Via Negativa reveals some intriguing analysis and deep thinking about the Old Testament in this recent post (h/t Amba).
This observation especially caught my eye:
Desert or wilderness (tohu) is portrayed as part of a separate order that in some sense (as the tohu-wa-bohu of Genesis 1:2) predates and gives rise to Creation; thus, it is a place of testing and renewal (for Jacob/Israel, David, Elijah, etc.) and an image almost of Emptiness in the Buddhist sense.
The desert of Exodus is a state of being. It is the place where God as partner is revealed: the relationship between this God and the human being is both formalized and foresaken, tested and strengthened.
(As the theologian Arthur Green notes, the first set of tablets is made for Moses by God. Moses sees the orgiastic revelry taking place as he comes down from the mountain, and smashes the tablets. God says, "Hew some tablets like the first ones; I'll write on them." These are the tablets that last, and it is this model of the human-God relationship -- the human being and God as co-creators and co-actors -- that grows and lasts.)

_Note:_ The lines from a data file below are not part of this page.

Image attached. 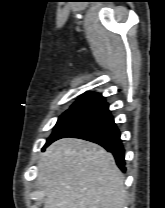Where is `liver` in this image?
Wrapping results in <instances>:
<instances>
[{
	"instance_id": "6515ba94",
	"label": "liver",
	"mask_w": 165,
	"mask_h": 208,
	"mask_svg": "<svg viewBox=\"0 0 165 208\" xmlns=\"http://www.w3.org/2000/svg\"><path fill=\"white\" fill-rule=\"evenodd\" d=\"M37 165L44 208H124V175L113 155L95 143L60 139Z\"/></svg>"
}]
</instances>
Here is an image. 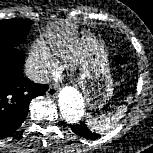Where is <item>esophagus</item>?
<instances>
[{"label": "esophagus", "instance_id": "obj_1", "mask_svg": "<svg viewBox=\"0 0 153 153\" xmlns=\"http://www.w3.org/2000/svg\"><path fill=\"white\" fill-rule=\"evenodd\" d=\"M57 89L56 86H50L48 91H47V95L50 97H55L57 95Z\"/></svg>", "mask_w": 153, "mask_h": 153}]
</instances>
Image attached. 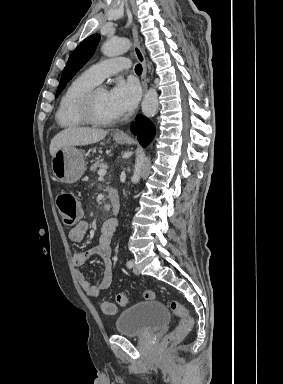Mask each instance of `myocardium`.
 <instances>
[{"label":"myocardium","instance_id":"f54148a6","mask_svg":"<svg viewBox=\"0 0 283 384\" xmlns=\"http://www.w3.org/2000/svg\"><path fill=\"white\" fill-rule=\"evenodd\" d=\"M100 89H105L102 85H95L87 90L77 101L75 114L86 125L96 127H109L118 122V119L103 120L100 119L94 110V99Z\"/></svg>","mask_w":283,"mask_h":384}]
</instances>
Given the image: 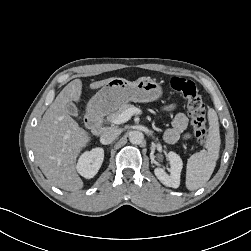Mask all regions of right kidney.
<instances>
[{
    "instance_id": "1",
    "label": "right kidney",
    "mask_w": 251,
    "mask_h": 251,
    "mask_svg": "<svg viewBox=\"0 0 251 251\" xmlns=\"http://www.w3.org/2000/svg\"><path fill=\"white\" fill-rule=\"evenodd\" d=\"M104 159V150L94 148L91 151L84 152L77 163V172L84 178H93L100 169Z\"/></svg>"
}]
</instances>
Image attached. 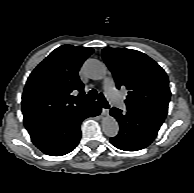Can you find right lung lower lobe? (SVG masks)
I'll list each match as a JSON object with an SVG mask.
<instances>
[{"mask_svg":"<svg viewBox=\"0 0 194 193\" xmlns=\"http://www.w3.org/2000/svg\"><path fill=\"white\" fill-rule=\"evenodd\" d=\"M101 107L90 102L80 109L57 119L26 127L37 148L51 156H61L71 152L81 137L80 124L87 117L99 115Z\"/></svg>","mask_w":194,"mask_h":193,"instance_id":"right-lung-lower-lobe-1","label":"right lung lower lobe"}]
</instances>
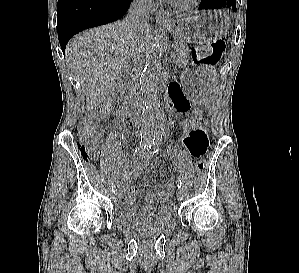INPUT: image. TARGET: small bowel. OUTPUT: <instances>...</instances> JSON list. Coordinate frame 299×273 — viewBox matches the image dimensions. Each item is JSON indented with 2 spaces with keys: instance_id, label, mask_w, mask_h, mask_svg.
Returning a JSON list of instances; mask_svg holds the SVG:
<instances>
[{
  "instance_id": "1",
  "label": "small bowel",
  "mask_w": 299,
  "mask_h": 273,
  "mask_svg": "<svg viewBox=\"0 0 299 273\" xmlns=\"http://www.w3.org/2000/svg\"><path fill=\"white\" fill-rule=\"evenodd\" d=\"M169 99L172 109L177 113L184 114L189 111L190 103L182 93L178 84L173 83L169 88ZM183 145L188 153L194 158L203 156L208 148V137L202 127L191 131L183 137ZM149 164L147 155L134 157L128 163L124 164L121 169V180L118 184V206L128 214L134 215L139 219H149L153 216L155 210L151 206L152 202H159L158 216H168L175 212L176 206L172 202L175 189L173 178L166 180L162 185L151 189L144 197V204L136 209L135 196L139 192L137 186H129L131 182L138 178Z\"/></svg>"
}]
</instances>
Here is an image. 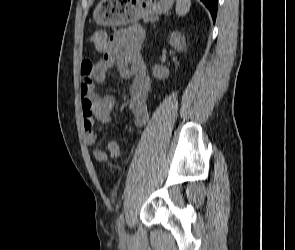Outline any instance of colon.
<instances>
[{
	"label": "colon",
	"instance_id": "colon-1",
	"mask_svg": "<svg viewBox=\"0 0 295 250\" xmlns=\"http://www.w3.org/2000/svg\"><path fill=\"white\" fill-rule=\"evenodd\" d=\"M89 42L94 45L96 49L103 48L107 43V36L101 31H93L89 36ZM106 156H100L99 161H104Z\"/></svg>",
	"mask_w": 295,
	"mask_h": 250
}]
</instances>
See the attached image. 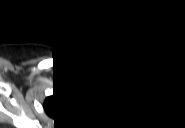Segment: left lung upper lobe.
Returning <instances> with one entry per match:
<instances>
[{
  "label": "left lung upper lobe",
  "mask_w": 185,
  "mask_h": 128,
  "mask_svg": "<svg viewBox=\"0 0 185 128\" xmlns=\"http://www.w3.org/2000/svg\"><path fill=\"white\" fill-rule=\"evenodd\" d=\"M127 112H128V110H127L126 106H121L118 109L119 115H125Z\"/></svg>",
  "instance_id": "5c2ea615"
}]
</instances>
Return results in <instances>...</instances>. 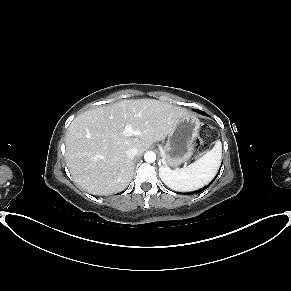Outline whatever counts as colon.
Listing matches in <instances>:
<instances>
[{
	"label": "colon",
	"instance_id": "1",
	"mask_svg": "<svg viewBox=\"0 0 291 291\" xmlns=\"http://www.w3.org/2000/svg\"><path fill=\"white\" fill-rule=\"evenodd\" d=\"M214 133L210 126H203L196 140V152L202 153L208 150L213 143Z\"/></svg>",
	"mask_w": 291,
	"mask_h": 291
}]
</instances>
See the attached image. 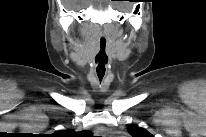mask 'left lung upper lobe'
<instances>
[{
    "mask_svg": "<svg viewBox=\"0 0 206 137\" xmlns=\"http://www.w3.org/2000/svg\"><path fill=\"white\" fill-rule=\"evenodd\" d=\"M127 129L133 137H153L148 131L137 125H131Z\"/></svg>",
    "mask_w": 206,
    "mask_h": 137,
    "instance_id": "1",
    "label": "left lung upper lobe"
}]
</instances>
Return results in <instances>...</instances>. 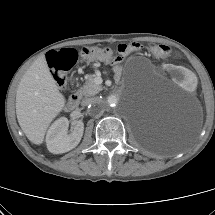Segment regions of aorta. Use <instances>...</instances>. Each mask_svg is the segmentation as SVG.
I'll return each mask as SVG.
<instances>
[{"label": "aorta", "mask_w": 215, "mask_h": 215, "mask_svg": "<svg viewBox=\"0 0 215 215\" xmlns=\"http://www.w3.org/2000/svg\"><path fill=\"white\" fill-rule=\"evenodd\" d=\"M117 103V98L115 96H110L107 100L109 106H114Z\"/></svg>", "instance_id": "762f6f07"}]
</instances>
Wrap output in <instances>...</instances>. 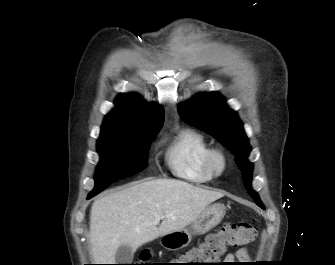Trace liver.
Returning <instances> with one entry per match:
<instances>
[{"instance_id":"liver-1","label":"liver","mask_w":335,"mask_h":265,"mask_svg":"<svg viewBox=\"0 0 335 265\" xmlns=\"http://www.w3.org/2000/svg\"><path fill=\"white\" fill-rule=\"evenodd\" d=\"M223 196L184 181L156 179L134 182L96 199L90 212L94 262L113 264L119 246L128 245L135 251L159 236L185 228Z\"/></svg>"}]
</instances>
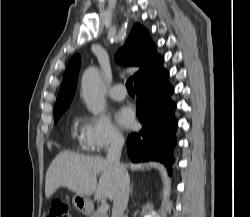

The most Buddhist thing about the desert is its Emptiness, with a capital E: things, relationships, the Jewish people themselves, the actual presence of God, emerge from nothingness, from moment to moment, totally beyond law, custom, reason -- in a realm unto itself.
The desert is a place of internal exile, where sustenance falls from the sky, where God speaks and appears, where strange fire consumes, where laws are born.
It's a state of Becoming. Of Coming to Be.
This is why the desert is a collective enlightenment experience: the Jews peer into the void, and see the Web of Causation at work.
--T.A.
The few times I've been in the desert, I've understood why monotheism arose in that kind of landscape. Looking at a red hill or butte against a pure blazing blue sky with a morning moon sinking, you can feel the presence of something that made it all and is eternally watching over it.
Posted by: Richard Lawrence Cohen | February 03, 2006 at 09:18 AM
I who do not confine myself within my Jewishness, and have never yet felt compelled to "make Aliyah," adored the desert (in California, Arizona and New Mexico) at first sight, and have sometimes wondered whether there is some collective memory at work there. The following comically chauvinistic dream would suggest there's something to that:
I am in Israel, walking along a flat road in a desert of reddish-yellow sand. I see Ed Koch coming towards me and I give him the radical raised-fist solidarity salute.